**** Records for this task
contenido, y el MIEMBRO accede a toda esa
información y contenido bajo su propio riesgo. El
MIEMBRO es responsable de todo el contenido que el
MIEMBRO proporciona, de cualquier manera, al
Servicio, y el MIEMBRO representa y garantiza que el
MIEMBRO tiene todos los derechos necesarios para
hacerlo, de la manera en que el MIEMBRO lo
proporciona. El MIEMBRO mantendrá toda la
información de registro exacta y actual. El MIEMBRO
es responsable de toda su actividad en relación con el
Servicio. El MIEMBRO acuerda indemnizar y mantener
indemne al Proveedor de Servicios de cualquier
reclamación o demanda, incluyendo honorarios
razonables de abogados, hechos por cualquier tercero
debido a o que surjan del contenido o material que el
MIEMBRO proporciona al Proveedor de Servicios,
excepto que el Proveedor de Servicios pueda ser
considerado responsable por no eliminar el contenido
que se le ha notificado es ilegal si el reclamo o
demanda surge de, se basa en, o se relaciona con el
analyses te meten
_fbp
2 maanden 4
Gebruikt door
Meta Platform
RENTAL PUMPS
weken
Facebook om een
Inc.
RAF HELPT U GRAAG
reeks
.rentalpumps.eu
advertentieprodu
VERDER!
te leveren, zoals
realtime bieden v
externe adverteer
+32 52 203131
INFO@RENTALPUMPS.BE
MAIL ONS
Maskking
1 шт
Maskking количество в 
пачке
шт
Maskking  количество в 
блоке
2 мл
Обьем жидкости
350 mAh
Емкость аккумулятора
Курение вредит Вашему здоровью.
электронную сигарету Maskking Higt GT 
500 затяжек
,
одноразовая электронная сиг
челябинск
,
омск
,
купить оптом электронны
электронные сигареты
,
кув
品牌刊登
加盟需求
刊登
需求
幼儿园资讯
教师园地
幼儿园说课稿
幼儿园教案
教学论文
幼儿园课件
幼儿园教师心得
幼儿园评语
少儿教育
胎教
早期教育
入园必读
********
**** Records for this task
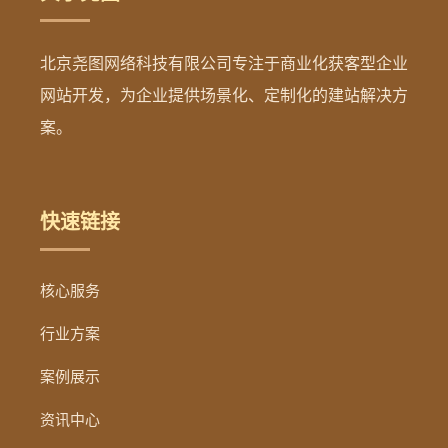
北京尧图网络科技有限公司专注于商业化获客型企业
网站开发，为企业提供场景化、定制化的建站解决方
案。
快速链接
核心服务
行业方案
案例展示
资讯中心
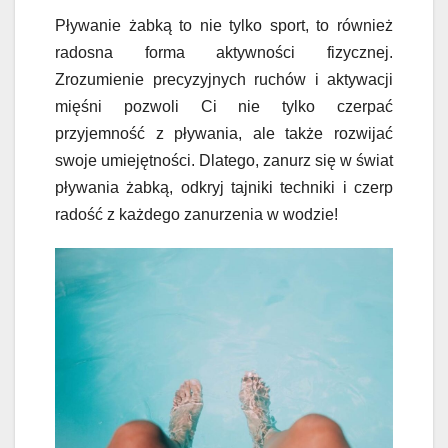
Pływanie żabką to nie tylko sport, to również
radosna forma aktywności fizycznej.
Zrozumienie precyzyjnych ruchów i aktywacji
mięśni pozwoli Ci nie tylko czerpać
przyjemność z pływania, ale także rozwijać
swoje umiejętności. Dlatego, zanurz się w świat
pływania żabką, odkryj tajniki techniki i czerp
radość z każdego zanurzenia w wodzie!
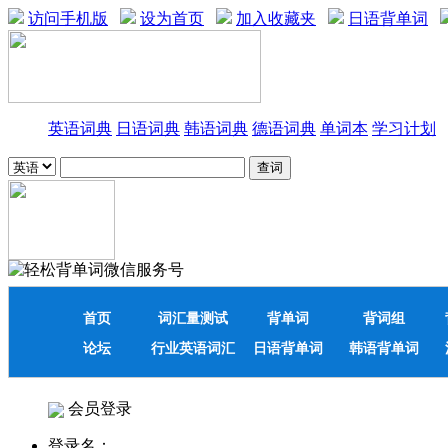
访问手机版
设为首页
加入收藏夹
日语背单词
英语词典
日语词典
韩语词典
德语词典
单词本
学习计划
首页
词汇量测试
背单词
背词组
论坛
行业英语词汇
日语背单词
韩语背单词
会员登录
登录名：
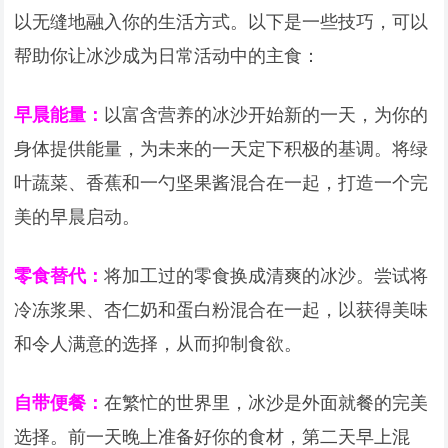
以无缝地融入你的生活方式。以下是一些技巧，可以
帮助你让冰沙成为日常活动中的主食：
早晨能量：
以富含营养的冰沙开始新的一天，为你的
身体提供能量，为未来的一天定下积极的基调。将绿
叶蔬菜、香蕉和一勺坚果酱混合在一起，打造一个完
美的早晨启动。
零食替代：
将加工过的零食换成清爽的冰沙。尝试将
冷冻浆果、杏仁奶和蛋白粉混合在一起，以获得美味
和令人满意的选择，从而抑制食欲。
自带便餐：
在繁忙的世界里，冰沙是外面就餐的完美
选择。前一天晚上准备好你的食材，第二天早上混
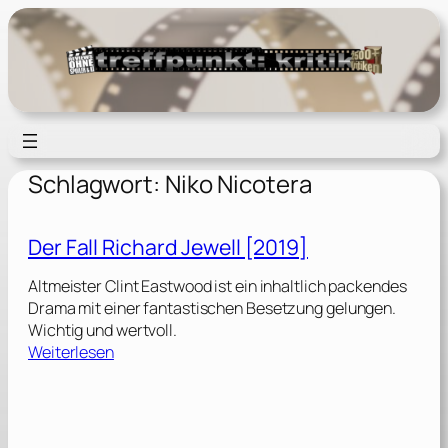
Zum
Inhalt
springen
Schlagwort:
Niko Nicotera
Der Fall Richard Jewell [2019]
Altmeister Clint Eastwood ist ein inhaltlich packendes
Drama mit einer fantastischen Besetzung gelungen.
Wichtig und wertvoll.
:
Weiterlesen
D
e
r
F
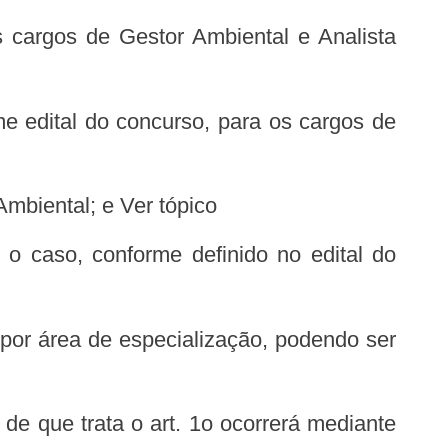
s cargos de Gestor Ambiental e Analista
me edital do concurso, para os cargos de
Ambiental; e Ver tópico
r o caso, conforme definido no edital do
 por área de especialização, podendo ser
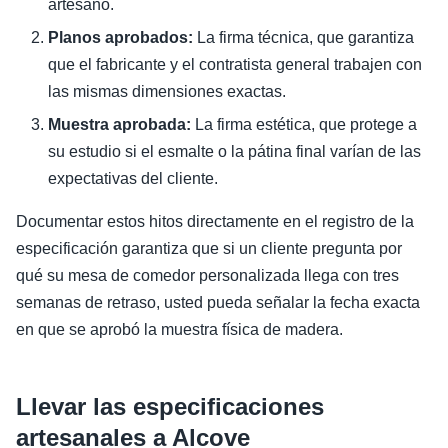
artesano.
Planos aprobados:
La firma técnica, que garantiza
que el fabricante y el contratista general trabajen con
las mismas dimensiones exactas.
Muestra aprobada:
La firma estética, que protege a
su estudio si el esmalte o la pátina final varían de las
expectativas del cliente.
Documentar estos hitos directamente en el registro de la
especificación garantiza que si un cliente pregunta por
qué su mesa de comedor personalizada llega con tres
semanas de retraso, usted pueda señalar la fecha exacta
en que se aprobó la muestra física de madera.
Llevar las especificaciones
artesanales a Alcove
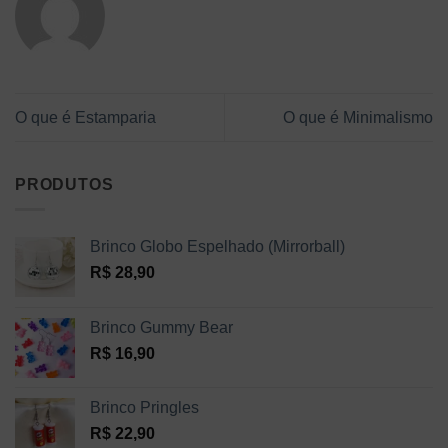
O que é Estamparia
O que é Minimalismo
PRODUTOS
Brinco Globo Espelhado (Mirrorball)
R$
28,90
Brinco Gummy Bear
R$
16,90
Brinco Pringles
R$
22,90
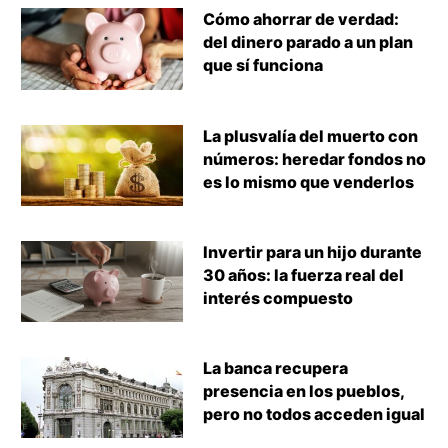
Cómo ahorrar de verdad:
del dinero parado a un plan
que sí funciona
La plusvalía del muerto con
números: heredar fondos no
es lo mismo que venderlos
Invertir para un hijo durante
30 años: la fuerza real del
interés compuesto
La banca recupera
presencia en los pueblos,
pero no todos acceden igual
********
**** Records for this task
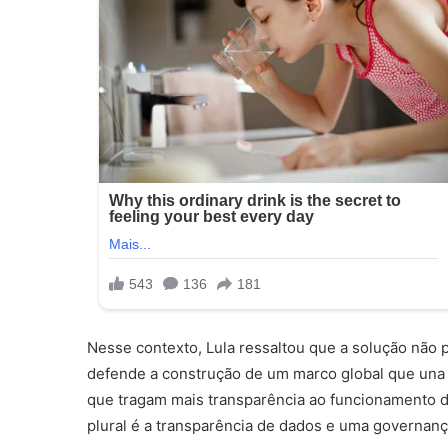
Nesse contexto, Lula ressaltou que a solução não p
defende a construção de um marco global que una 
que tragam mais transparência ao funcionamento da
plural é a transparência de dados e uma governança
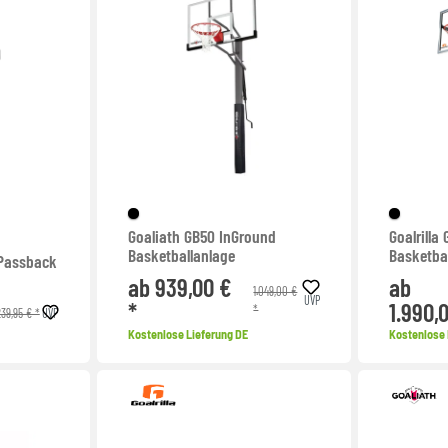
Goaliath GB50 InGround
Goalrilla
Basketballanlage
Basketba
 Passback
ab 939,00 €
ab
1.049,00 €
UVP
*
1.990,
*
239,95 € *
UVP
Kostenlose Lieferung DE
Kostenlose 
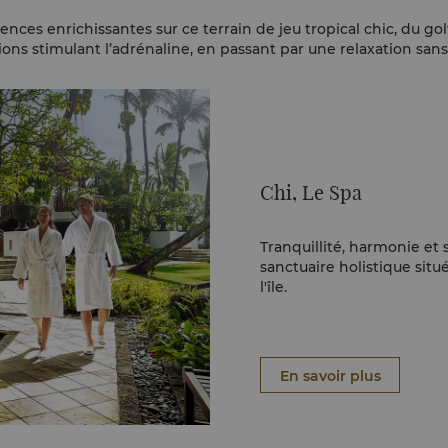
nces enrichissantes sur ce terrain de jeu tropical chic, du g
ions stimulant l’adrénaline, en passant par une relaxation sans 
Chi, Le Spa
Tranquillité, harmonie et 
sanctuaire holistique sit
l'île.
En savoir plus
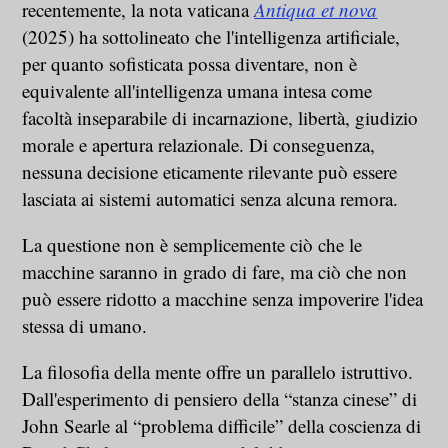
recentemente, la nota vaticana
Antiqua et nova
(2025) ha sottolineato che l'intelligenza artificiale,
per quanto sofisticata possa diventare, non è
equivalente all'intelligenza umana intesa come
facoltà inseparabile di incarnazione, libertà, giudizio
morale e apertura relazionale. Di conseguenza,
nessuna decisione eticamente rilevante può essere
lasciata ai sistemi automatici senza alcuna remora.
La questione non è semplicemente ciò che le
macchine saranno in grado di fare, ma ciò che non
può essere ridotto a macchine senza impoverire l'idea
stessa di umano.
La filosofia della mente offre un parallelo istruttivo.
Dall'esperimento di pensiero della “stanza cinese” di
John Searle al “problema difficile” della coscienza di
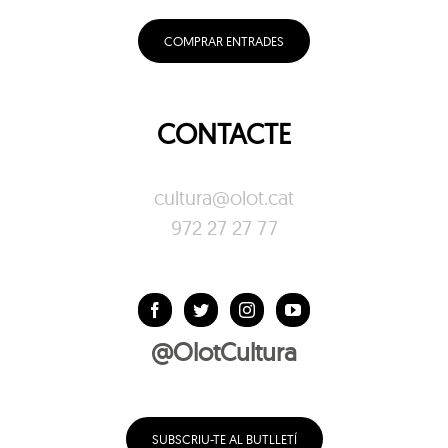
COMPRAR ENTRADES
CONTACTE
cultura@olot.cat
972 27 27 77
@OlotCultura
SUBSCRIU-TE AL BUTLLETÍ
********
Aim of the task
Where a line of the data contains the string "contenido", include it in a count, and state that count alone.

Exercise solution
5